:: What you will do ::
From the line with "69 125 27.83" to the final line of the records, every line is to be duplicated exactly, both of those lines included.
Data shown below:
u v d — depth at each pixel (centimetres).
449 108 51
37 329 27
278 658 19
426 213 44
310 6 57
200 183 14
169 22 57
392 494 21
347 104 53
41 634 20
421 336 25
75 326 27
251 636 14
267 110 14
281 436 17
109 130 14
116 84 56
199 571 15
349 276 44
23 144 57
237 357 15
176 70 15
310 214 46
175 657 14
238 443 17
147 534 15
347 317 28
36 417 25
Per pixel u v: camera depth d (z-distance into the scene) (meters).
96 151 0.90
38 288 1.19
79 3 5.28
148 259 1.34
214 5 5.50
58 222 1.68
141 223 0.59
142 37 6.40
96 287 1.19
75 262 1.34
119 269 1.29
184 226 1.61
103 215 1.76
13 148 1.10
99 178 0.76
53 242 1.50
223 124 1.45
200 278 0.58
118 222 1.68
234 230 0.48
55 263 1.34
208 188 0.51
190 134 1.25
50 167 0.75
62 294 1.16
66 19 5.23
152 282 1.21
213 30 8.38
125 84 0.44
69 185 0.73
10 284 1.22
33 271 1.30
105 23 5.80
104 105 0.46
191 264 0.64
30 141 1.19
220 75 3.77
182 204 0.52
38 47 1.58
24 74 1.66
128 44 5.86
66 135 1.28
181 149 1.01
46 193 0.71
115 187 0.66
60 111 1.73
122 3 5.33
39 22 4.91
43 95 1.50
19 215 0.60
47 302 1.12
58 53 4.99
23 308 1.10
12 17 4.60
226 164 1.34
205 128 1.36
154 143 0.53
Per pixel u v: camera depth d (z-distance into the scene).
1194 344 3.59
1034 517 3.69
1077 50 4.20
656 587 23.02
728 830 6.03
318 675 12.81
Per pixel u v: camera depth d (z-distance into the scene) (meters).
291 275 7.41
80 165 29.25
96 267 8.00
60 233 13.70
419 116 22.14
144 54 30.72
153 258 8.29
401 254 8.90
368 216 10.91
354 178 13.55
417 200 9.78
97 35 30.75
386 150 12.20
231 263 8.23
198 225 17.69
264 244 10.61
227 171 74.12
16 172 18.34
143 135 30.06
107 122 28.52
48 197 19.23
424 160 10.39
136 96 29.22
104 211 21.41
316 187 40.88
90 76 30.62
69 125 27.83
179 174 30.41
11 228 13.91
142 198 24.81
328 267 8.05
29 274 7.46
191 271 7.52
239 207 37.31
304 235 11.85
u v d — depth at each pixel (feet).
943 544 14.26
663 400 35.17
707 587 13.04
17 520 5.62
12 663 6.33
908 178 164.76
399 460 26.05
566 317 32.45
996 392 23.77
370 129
End of Data shown.
:: Solution to this exercise ::
69 125 27.83
179 174 30.41
11 228 13.91
142 198 24.81
328 267 8.05
29 274 7.46
191 271 7.52
239 207 37.31
304 235 11.85
u v d — depth at each pixel (feet).
943 544 14.26
663 400 35.17
707 587 13.04
17 520 5.62
12 663 6.33
908 178 164.76
399 460 26.05
566 317 32.45
996 392 23.77
370 129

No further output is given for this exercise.